Except, of course, that he did. Rugby was his ambition and even though he played at being the college slacker for a few years, he was secretly a workaholic. At Connacht, the intensity of his fitness sessions set a standard. When he joined Munster, he continued to push himself to extremes. But apart from the rare Celtic League excursion, he found himself on the best seat in the house. And he began to question himself.

"When you originally get that chance to be professional, it is an unbelievable feeling. It was hugely personal for me as well, growing up in Limerick and my father (Ger) so involved. I was keen to stick around and get my break. But the question enters your mind: how long? And it does test your patience. I would be lying if I said that calling it quits . . . hadn't crossed my mind.

"Ultimately, you want to play. My fear was that I would look back on having played professional rugby for a living but with no games to look back on. And I feared that I wasn't being honest with myself. So with Munster, you had to have that dogged mentality. You have to accept that it is hard to get in there. And when you do, that you better take the chance."

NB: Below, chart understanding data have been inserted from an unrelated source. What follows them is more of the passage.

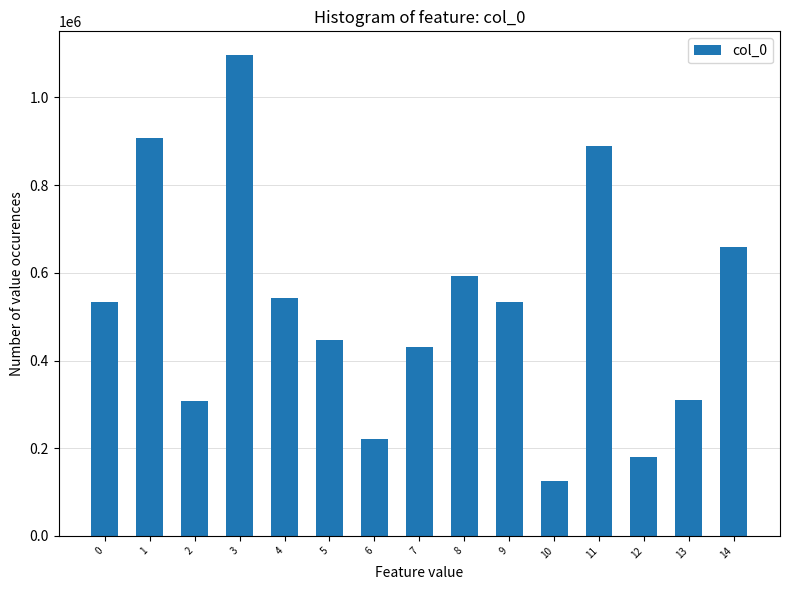

Between 3 and 11, which is larger?

3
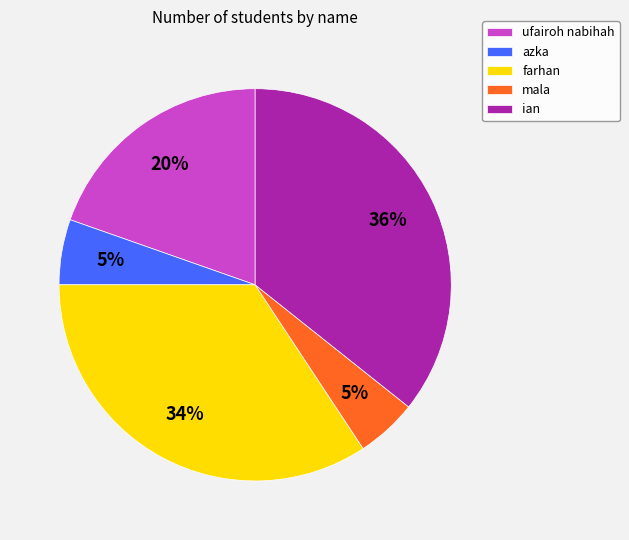

How many segments does this pie chart have?

5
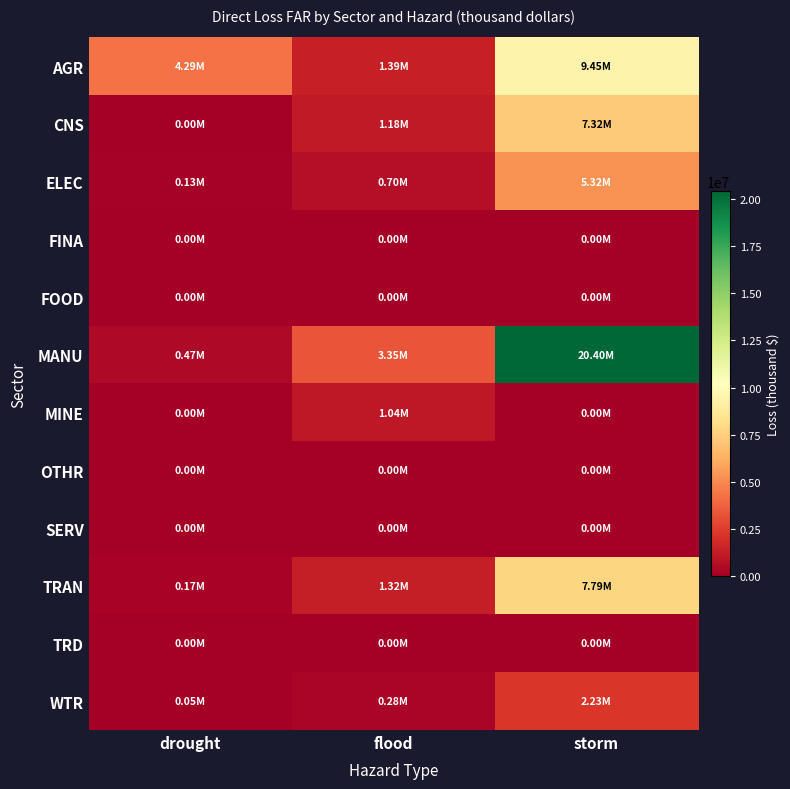

What is the spread (max minus min) of values at flood?

3346656.9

It helped that he was no overnight sensation. In his first full international, he threw his first lineout ball to Marco Bortolomi of Italy and failed to find anyone with his second. But that didn't faze him. He was a fresh face on the Six Nations scene and drew plenty of rave notices for his fearless, dynamic play and the "flaxen mane".

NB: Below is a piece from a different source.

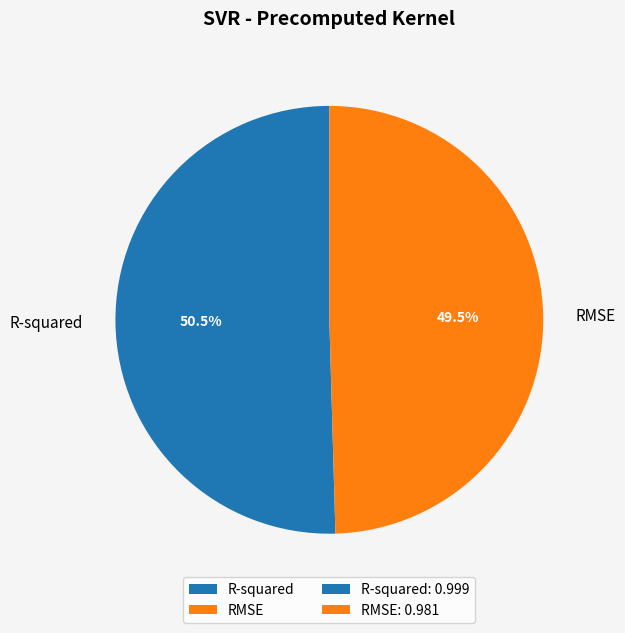

Combined, do R-squared and RMSE account for over 50%?

Yes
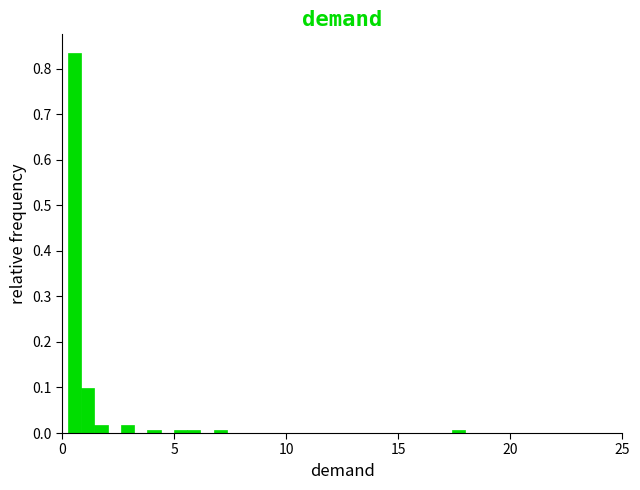

Around what value on the x-axis is the tallest bar? Give the approximate position of its centre, as read against the axis.

0.5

At 27, he has learned to look beyond the obsession with rugby and wistfully talks of going back to college at some point. He ruefully concedes one of his chief hobbies is film, making goofball documentaries and "Blizzard of Odd kind of stuff".

But for the next three months he will settle for life in front of the camera. Flannery would laugh at the suggestion he is a "star", but since his breakthrough he has attracted a loyal following. That was why in the teeming mist that hung over Thomond Park a fortnight ago, his emergence on the touchline drew raucous cheers. If the Munster are the people's team, Flannery is the ultimate local hero, the publican's son with the most humble and easygoing of dispositions allied to a fierce competitive pride and self-belief.

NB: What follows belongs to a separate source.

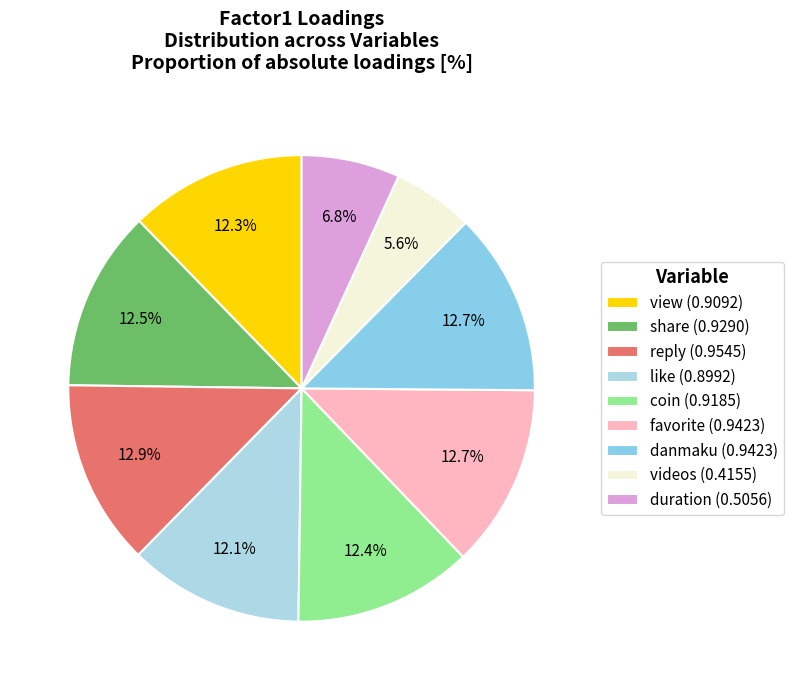

To the nearest percent, what is the average slice percentage?

11%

The Thomond record was on the line and Leicester, the opposition, were obdurate. And Flannery's return, with over 25 minutes left, was designed to bust the game open.

"I was mad for action coming in," he grimaces. "And I got my hands on the ball a few times but I don't know . . . they almost Munstered us. Maybe we panicked. It's a game I would love to revisit. But you can't . . . it's water under the bridge now. And it wasn't because we lost in Thomond that galled me. You cannot depend on the ground, special as it is. The crowd can make all the noise they want and if the team doesn't do it on the field, it makes no difference."

Last Saturday, he turned out for Shannon in the AIL in a late attempt to squeeze in extra minutes and keep in Eddie O'Sullivan's thoughts. When he was a youngster, the Shannon shirt had a powerful allure and he valued the chance to again wear the colours.

"The great thing was, when I came into the dressingroom, nobody was snotty. You know, I felt kind of bad showing up like that but the boys made me feel incredibly at home. Like Seán Cronin, the hooker, was rested. And TJ Hickey got his first start of the season, another cracking player, and I felt a bit bad coming in for him at half-time. But they were straight-up sound about it. And I'm still very proud to play with Shannon. I love that club."

Flannery's unique journey means he can move easily between those grassroots Saturday afternoons of Irish club rugby and tomorrow's grand, operatic occasion in Cardiff. And though Jerry Flannery is back on the bench, nobody expects him to be sitting there for very long.